Oracle’s War on Open Source
Oracle has been in the news for the past few weeks not only because of its stunning quarterly results but also its dealing with the opensource products it bought along with Sun. Oracle claims it is world’s largest OpenSource Company and does offer numerous Opensource products. Though Redhat rebuts the claim, based on number of products and sales, the claim is atleast in theory true. But again Redhat is right when it says, Open is not just seeing the code, but having a community of developers and not keep some part open and some part closed. Redhat goes further to say that Oracle doesn’t even qualify as an Open Source Company. Oracle’s recent moves some how is substantiating Redhat’s claim.
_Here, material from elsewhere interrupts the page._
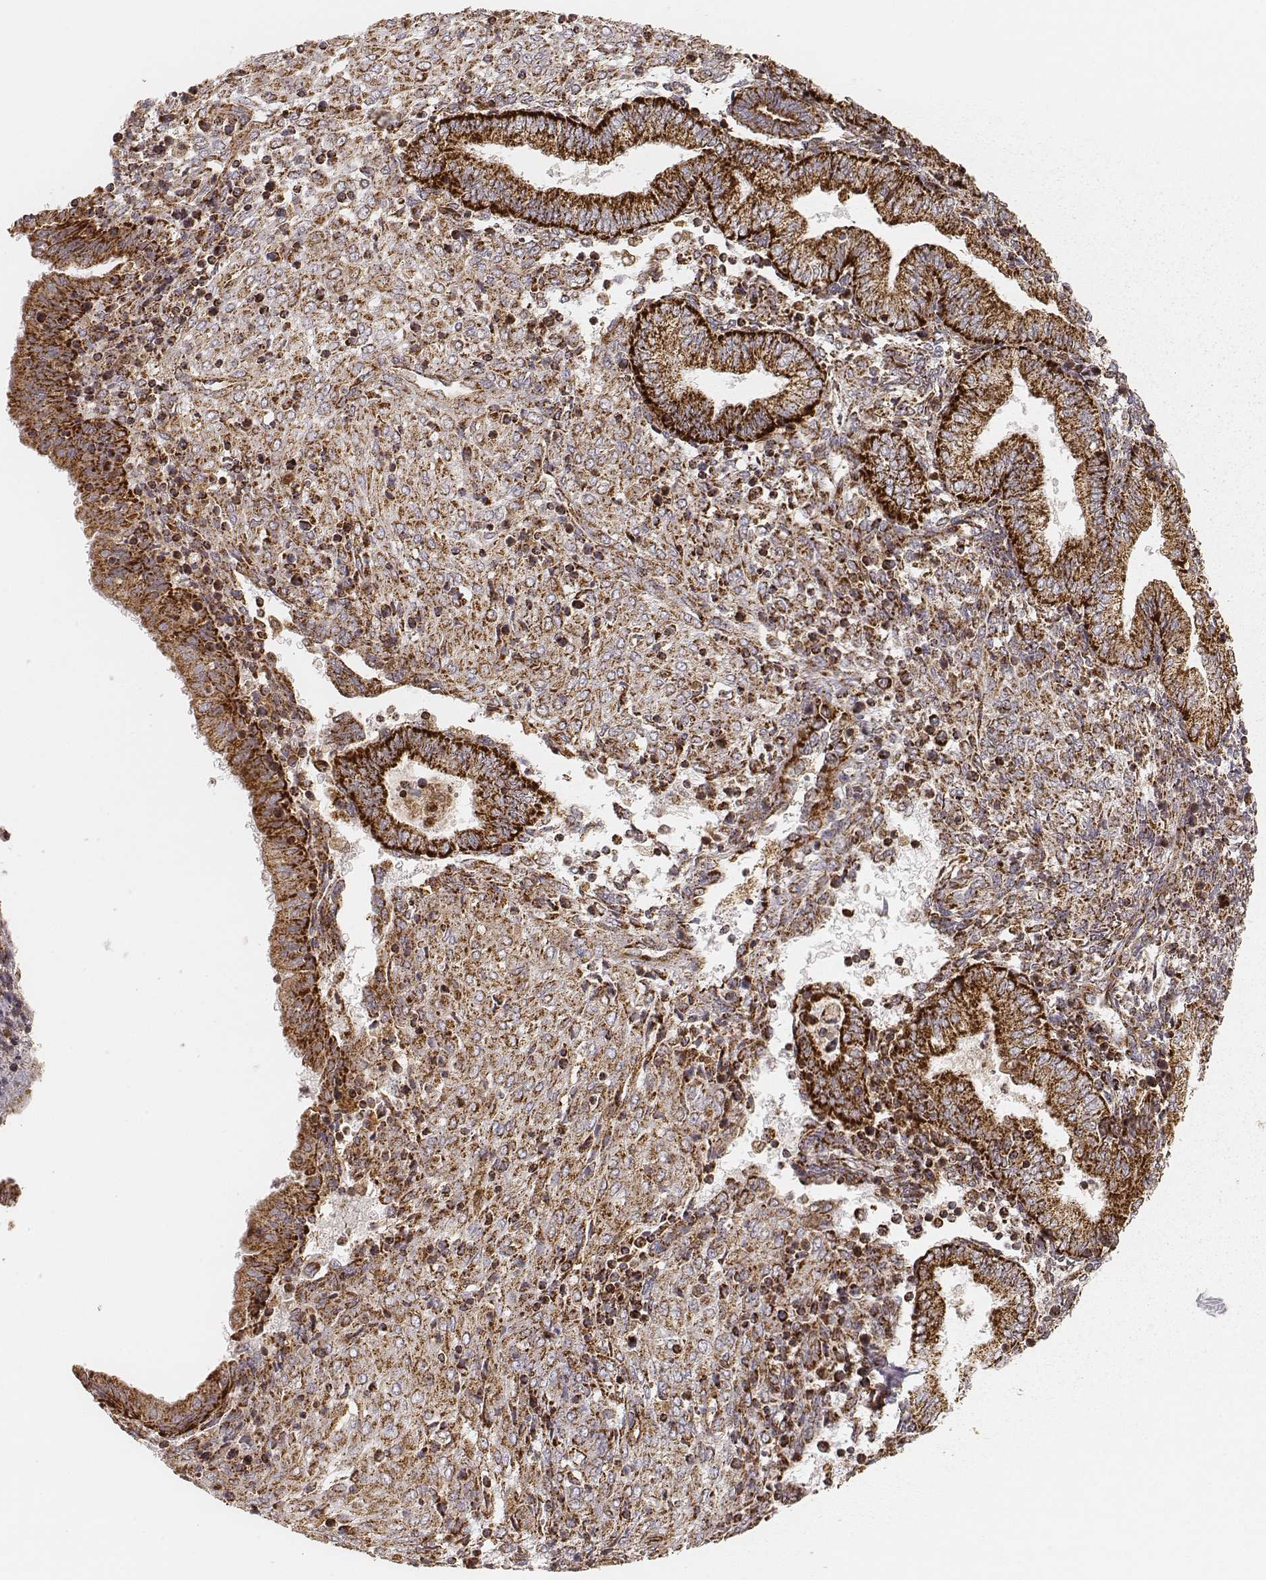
{"staining": {"intensity": "moderate", "quantity": ">75%", "location": "cytoplasmic/membranous"}, "tissue": "endometrium", "cell_type": "Cells in endometrial stroma", "image_type": "normal", "snomed": [{"axis": "morphology", "description": "Normal tissue, NOS"}, {"axis": "topography", "description": "Endometrium"}], "caption": "Unremarkable endometrium was stained to show a protein in brown. There is medium levels of moderate cytoplasmic/membranous expression in about >75% of cells in endometrial stroma. (DAB (3,3'-diaminobenzidine) IHC with brightfield microscopy, high magnification).", "gene": "CS", "patient": {"sex": "female", "age": 42}}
initially MySQL was feared to be the FOSS product that will receive Oracle’s axe or indifference. Though MySQL seems to be safe atleast for now, Opensolaris is not. It is official and has ended months of speculation and uncertainty. Opensolaris is dead. Oracle has made it clear that Solaris will be its mainstay product to get the latest feature updates. The Solaris source code will be released to “partners” after the product release itself and the brand Opensolaris will cease to exist.
Java and Google
Then Oracle sued Google claiming its Dalvik VM implementation in Android infringes several of Oracle’s Java copyrights and IPR. In oracle’s words, Google "knowingly, directly and repeatedly infringed Oracle’s Java-related intellectual property." Now in this case it seems Oracle has chance of winning the suit or Google will take the route of out-of-court settlement. Either way Oracle is going to squeeze good amount of money from Google. This case has indeed rattled many other IT biggies who have invested in Java as their choice of platform for their products. They are slowly falling in line with Oracle. Take the case of IBM, which Oracle says its enemy number one, shifted gears and decided to collaborate with Oracle on the OpenJDK project thereby abandoning the Apache Harmony project. Looks Redhat and Canonical are on their own to back Harmony now, may be they too will choose to fall in line with Oracle eventually.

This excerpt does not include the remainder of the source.